● **What is asked**
Copy every line of the records below word for word, but leave out the pictures.

--- START Information shown ---

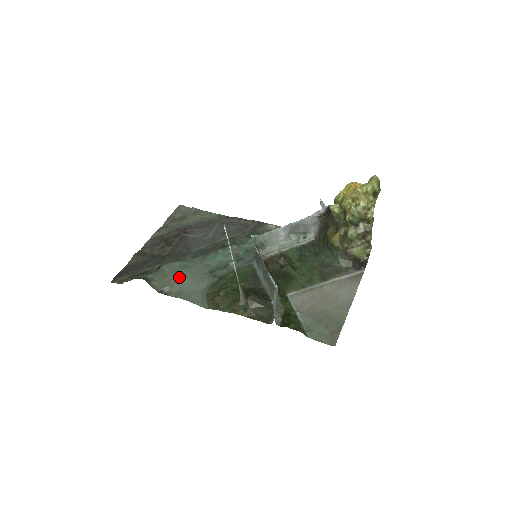
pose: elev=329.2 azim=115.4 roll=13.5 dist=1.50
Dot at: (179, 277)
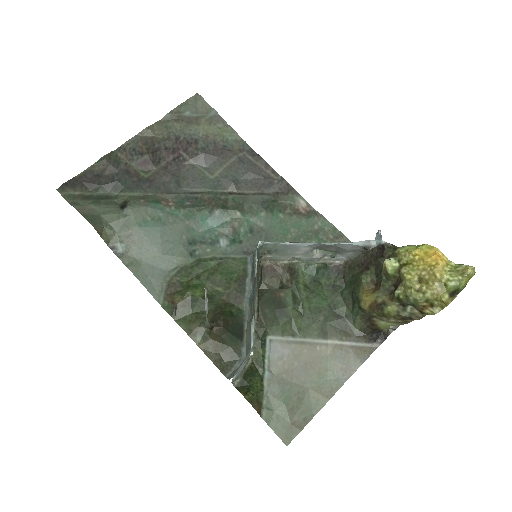
Dot at: (144, 236)
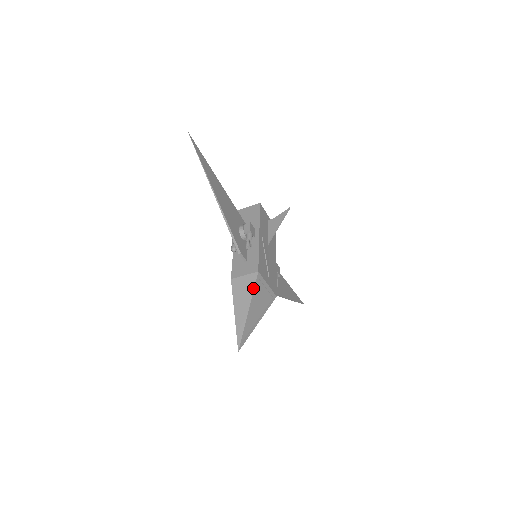
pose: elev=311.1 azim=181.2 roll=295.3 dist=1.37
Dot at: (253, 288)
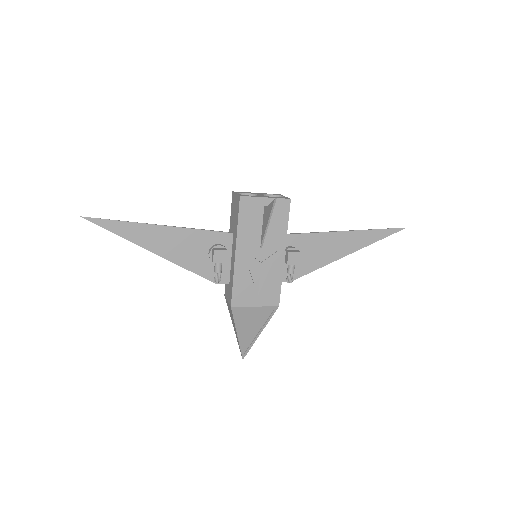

--- END Information shown ---

● **Expected output**
pose: elev=329.2 azim=115.4 roll=13.5 dist=1.50
Dot at: (179, 277)
Dot at: (144, 236)
pose: elev=311.1 azim=181.2 roll=295.3 dist=1.37
Dot at: (253, 288)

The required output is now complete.